■ Description of the task ■
Where the records below reach the line containing "right shoulder: (295, 310)", start transcribing, and end with the line containing "right knee: (435, 344)", exactly and with nothing else added.

■ Pose estimation data ■

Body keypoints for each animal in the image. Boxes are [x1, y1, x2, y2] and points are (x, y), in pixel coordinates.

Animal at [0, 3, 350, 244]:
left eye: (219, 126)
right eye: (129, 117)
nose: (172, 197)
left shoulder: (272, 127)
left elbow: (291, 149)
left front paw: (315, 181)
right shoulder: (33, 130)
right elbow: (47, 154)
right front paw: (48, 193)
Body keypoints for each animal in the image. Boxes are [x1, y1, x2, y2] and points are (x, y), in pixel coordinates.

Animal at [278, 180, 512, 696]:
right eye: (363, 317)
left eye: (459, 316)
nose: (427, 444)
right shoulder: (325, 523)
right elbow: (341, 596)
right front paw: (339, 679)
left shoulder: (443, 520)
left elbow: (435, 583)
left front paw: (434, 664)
---
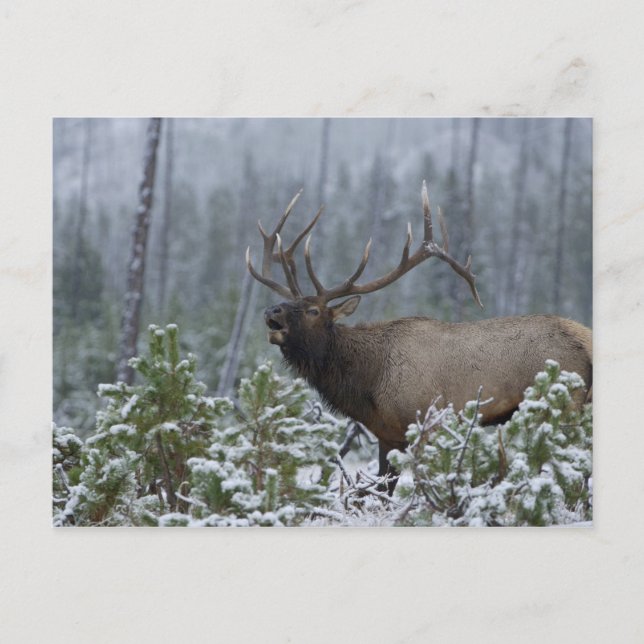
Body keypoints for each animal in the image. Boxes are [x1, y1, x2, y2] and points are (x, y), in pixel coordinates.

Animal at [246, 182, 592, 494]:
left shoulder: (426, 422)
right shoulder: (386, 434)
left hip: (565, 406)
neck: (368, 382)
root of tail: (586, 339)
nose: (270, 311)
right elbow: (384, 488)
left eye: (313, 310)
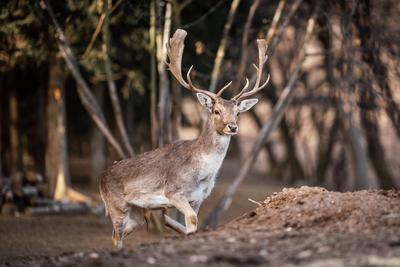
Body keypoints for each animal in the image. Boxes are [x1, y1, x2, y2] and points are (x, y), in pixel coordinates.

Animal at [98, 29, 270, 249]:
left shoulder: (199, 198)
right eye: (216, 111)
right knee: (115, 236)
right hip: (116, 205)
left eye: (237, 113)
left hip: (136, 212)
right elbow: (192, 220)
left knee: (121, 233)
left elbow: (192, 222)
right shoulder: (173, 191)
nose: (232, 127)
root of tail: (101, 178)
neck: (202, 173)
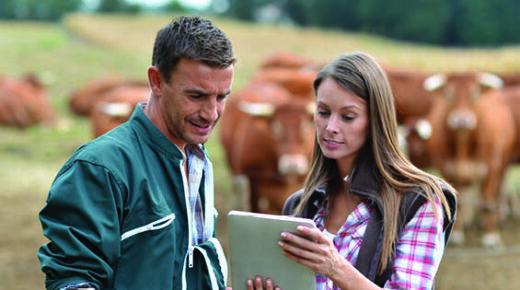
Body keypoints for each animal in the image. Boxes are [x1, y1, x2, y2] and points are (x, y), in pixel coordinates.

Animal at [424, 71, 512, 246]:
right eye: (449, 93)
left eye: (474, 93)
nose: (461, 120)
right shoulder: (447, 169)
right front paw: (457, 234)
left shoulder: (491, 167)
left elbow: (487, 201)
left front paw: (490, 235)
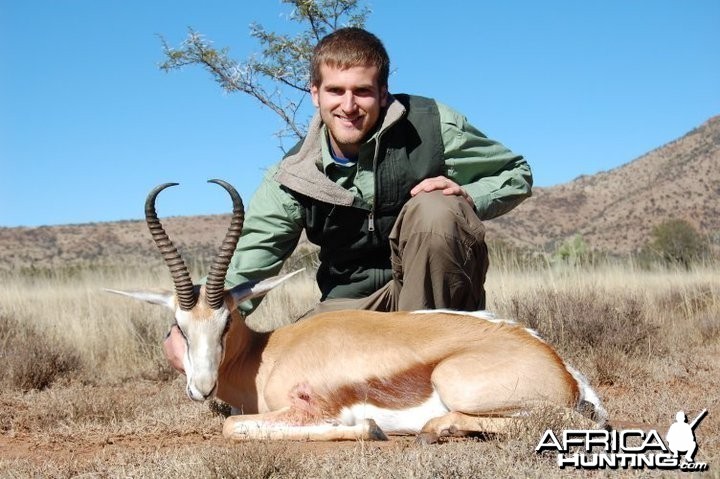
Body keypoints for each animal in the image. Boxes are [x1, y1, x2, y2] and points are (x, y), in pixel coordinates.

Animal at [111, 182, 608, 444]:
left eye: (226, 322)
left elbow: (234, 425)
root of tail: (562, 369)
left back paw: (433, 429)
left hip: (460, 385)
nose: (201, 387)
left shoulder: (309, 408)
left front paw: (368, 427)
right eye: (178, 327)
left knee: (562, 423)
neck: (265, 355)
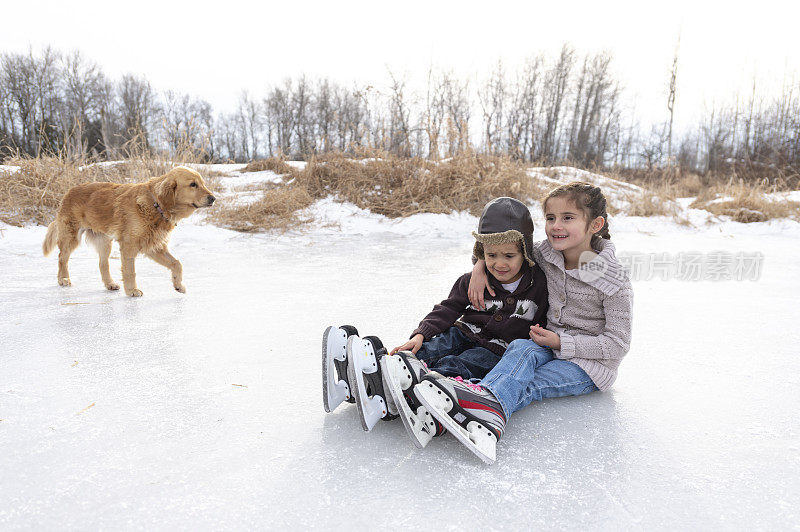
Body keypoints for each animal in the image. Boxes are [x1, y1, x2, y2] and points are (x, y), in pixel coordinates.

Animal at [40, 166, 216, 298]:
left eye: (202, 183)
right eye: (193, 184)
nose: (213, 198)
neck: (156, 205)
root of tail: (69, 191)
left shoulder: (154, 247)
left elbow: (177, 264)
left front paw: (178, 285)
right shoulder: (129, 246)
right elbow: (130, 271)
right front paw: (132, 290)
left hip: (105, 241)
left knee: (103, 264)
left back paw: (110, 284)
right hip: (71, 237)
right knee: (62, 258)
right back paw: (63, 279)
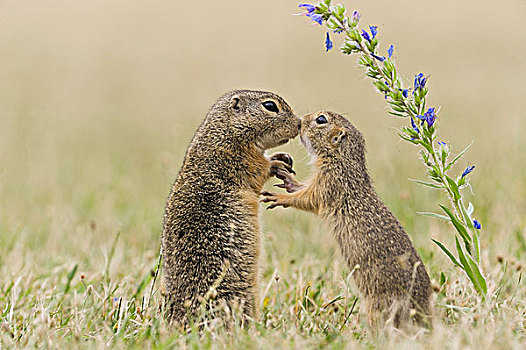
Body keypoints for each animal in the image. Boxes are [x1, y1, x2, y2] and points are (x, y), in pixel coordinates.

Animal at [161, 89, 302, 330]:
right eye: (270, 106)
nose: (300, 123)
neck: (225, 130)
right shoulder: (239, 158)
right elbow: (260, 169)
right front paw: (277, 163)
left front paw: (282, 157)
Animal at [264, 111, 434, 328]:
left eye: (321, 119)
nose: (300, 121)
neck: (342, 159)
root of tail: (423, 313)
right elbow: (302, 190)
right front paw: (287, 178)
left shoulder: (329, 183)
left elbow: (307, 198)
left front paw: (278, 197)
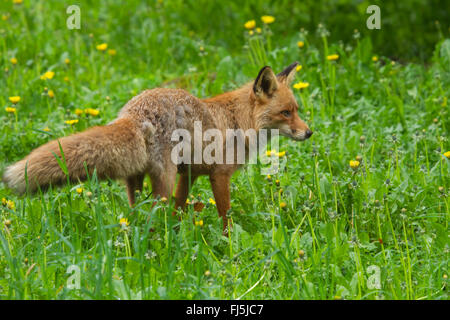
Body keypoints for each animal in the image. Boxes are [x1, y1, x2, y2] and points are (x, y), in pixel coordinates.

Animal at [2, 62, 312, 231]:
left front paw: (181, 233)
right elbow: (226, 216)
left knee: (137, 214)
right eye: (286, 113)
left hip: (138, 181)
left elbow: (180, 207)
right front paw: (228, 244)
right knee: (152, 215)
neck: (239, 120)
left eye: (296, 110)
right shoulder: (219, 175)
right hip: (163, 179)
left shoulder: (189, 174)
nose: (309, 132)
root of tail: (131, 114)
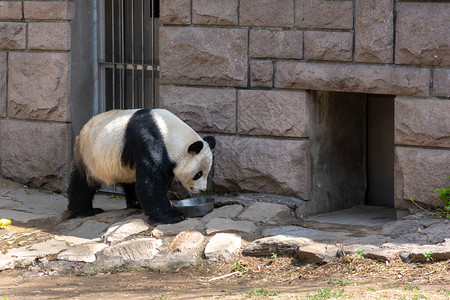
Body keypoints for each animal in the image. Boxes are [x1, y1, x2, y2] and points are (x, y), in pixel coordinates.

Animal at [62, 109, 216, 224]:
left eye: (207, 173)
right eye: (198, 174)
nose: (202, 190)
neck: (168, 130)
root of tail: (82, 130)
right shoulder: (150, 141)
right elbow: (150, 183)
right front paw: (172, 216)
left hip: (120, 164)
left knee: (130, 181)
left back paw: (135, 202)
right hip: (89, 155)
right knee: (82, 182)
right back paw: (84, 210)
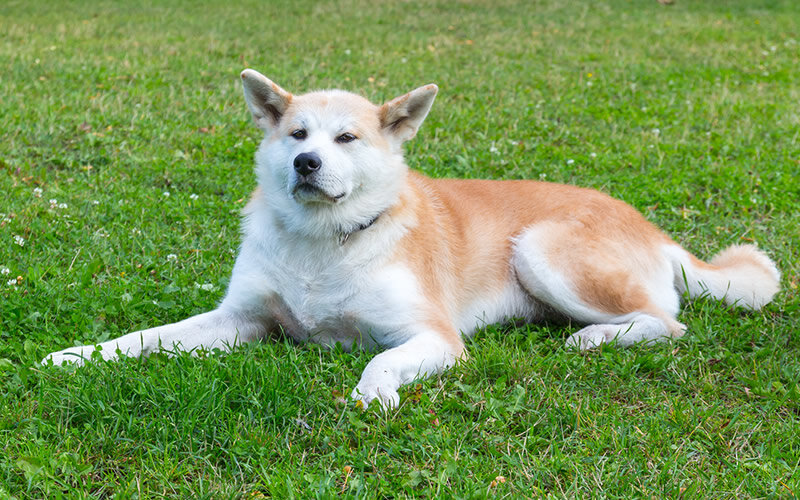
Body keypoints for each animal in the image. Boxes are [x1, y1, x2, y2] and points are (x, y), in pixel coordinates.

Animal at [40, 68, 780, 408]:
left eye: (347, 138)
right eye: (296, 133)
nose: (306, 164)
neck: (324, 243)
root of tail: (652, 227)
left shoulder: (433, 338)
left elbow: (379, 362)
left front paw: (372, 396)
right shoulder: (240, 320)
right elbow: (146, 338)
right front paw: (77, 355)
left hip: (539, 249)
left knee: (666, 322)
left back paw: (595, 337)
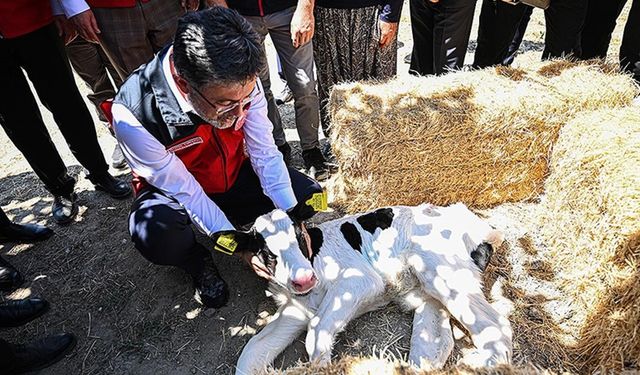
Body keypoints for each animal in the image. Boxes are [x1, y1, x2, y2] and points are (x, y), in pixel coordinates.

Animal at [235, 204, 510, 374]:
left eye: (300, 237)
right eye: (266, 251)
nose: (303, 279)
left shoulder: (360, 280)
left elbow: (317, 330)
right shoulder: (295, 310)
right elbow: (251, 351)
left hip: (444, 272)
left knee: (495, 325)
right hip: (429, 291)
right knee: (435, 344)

■ Response for this exercise ■
right shoulder: (295, 310)
right elbow: (251, 351)
left hip: (444, 272)
left knee: (495, 325)
right hip: (429, 291)
right knee: (435, 344)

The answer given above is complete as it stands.